In this paper, we argue against an all-too-easy ‘climate bad guy’ thesis, which holds that in right-wing populism climate change denialism or at least skepticism is one-dimensional, i.e. right-wing populist parties generally reject climate change mitigation. To this end, we present a revision of the ‘populism as thin-centered ideology’ approach and situate populist politics in the context of a process we refer to as devolution of democracy. We develop a heuristic list of distinct populist climate policy claims for empirical investigation and then apply a contextualist approach by examining differing right-wing populist party positions on climate change mitigation within a two-level framework that covers their positioning towards both the global climate agenda and domestic low-carbon policies. We substantiate our thesis that populist climate politics is retrograde as well as context-relative by drawing on empirical cases from Germany, Austria, and Poland.

Acknowledgments

The authors would like to thank the three reviewers for their thoughtful comments and helpful advice. An earlier version of this paper has been presented to the Ottawa Political Thought Research Network. We are grateful for comments by the participants. We also thank Maksymilian Zoll for providing his expertise on the PiS.

Disclosure statement

No potential conflict of interest was reported by the author(s).

Notes

1. In the sense of Dewey’s notion of cooperative political action as solving complex public problems (Dewey Citation1927). Against this backdrop, a common critique of populists holds that they offer all too simple solutions for complex problems.

2. Since this is a scheme of interpretation, its proponents do not necessarily employ the term regression. The use of the term regression is often a figure of speech and not a conceptual use (Erdmann and Kneuer Citation2011).

3. That is why this is also an issue for left-wing populism. The term ‘green New Deal’ (Pettifor Citation2019) indicates that left-wing populism also makes use of retrogradism in climate policy. However, left populism is faced with a peculiar trade-off between following its productionist social justice agenda and the goal to abandon the productivist model to solve the ‘ecological question’ (Mouffe Citation2018, Kemmerzell et al.

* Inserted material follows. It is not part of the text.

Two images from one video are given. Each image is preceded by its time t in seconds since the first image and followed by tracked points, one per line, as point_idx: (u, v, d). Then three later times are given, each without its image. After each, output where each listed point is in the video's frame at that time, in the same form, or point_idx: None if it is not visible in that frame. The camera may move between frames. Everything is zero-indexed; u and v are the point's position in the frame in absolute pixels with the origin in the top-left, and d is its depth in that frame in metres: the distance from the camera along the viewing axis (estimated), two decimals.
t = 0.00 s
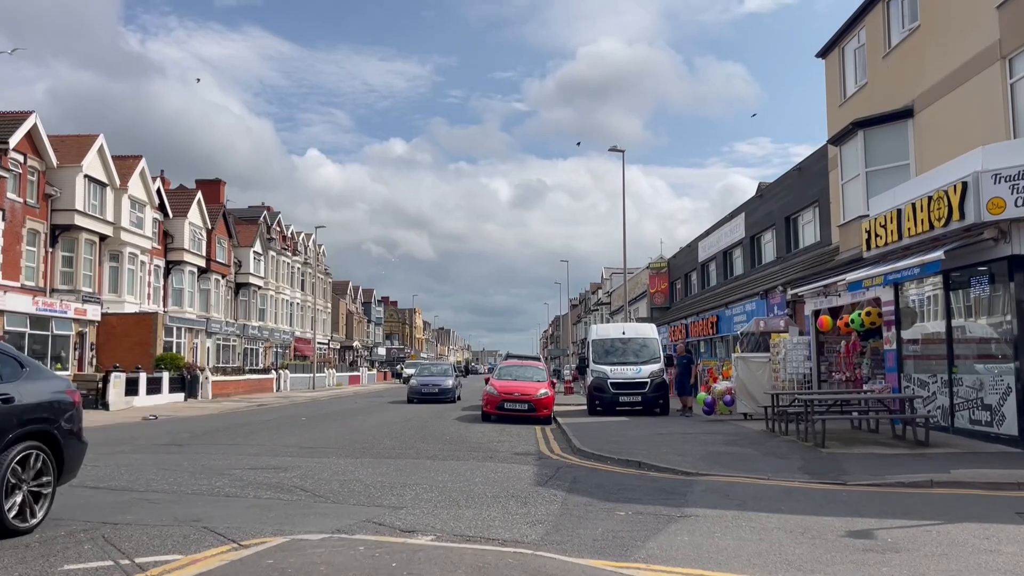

Citation2021).

4. All original quotations from German or Polish have been translated by the authors.

5. It needs to be noted that radical retrogradism remains no longer undisputed within the party. This is indicated by statements of the party’s youth organization to modify the position on climate change. On a more abstract level, Joerg Meuthen, co-leader of the party, expressed doubts that ‘the recipes of the day before yesterday were suitable to shape political solutions for tomorrow’ (cited in Weiland Citation2020).

6. In the 2019 European elections and the 2020 presidential elections, the PO joined forces with some smaller political parties within the European/Civic Coalition (KO).

7. The dedicated social orientation of the PiS finds expression even in the title of its recent party program, ‘The Polish Welfare State Model’ (Prawa i Sprawiedliwości [PiS] Citation2019).